**INSTRUCTIONS TO FOLLOW**:
Scan each line of the entries below for the word "Right" and count the ones where it appears. The answer is that number alone.

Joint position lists
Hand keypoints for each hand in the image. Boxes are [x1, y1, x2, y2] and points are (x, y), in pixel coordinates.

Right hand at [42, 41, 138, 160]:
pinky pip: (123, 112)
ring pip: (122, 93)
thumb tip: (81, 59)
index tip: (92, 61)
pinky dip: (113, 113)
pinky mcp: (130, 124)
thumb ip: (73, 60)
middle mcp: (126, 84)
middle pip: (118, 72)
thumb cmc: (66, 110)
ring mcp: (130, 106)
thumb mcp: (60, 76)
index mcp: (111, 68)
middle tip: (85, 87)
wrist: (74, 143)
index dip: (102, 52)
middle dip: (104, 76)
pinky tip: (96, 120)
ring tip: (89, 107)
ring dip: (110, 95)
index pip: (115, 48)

---

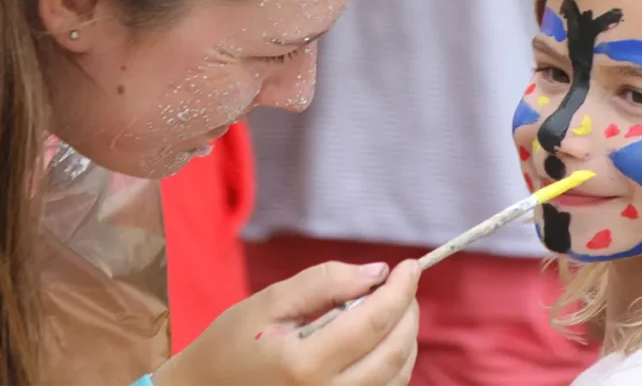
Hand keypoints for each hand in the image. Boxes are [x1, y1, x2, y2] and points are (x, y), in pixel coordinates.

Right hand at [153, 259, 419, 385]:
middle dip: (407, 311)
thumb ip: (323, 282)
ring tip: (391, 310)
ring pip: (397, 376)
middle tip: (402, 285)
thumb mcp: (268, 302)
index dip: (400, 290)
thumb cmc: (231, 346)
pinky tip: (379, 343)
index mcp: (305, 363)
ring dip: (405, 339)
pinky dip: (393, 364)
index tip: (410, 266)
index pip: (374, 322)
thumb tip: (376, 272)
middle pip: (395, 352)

---

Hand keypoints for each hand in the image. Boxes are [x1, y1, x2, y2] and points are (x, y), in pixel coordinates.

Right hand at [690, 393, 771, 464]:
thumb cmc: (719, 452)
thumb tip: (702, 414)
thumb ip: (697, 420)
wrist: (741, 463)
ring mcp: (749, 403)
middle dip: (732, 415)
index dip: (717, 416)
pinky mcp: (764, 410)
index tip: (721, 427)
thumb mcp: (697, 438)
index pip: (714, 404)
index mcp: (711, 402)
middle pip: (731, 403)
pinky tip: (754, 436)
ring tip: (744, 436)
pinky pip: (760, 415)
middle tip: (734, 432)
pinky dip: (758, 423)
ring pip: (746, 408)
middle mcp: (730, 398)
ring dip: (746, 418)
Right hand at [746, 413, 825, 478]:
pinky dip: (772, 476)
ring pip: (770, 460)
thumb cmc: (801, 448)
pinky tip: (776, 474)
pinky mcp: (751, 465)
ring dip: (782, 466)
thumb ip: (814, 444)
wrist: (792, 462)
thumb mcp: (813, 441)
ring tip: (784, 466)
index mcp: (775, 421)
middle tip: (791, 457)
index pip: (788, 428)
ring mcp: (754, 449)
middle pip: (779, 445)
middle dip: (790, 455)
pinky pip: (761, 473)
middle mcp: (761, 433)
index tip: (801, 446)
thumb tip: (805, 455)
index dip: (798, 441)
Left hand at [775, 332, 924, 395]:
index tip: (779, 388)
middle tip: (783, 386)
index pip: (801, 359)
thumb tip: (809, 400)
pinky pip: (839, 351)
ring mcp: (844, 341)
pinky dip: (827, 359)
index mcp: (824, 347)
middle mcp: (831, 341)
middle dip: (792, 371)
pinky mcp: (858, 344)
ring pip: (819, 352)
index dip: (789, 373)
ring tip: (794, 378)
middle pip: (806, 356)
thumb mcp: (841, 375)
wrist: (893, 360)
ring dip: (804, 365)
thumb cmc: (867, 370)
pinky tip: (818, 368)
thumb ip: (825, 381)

**ANSWER SECTION**:
4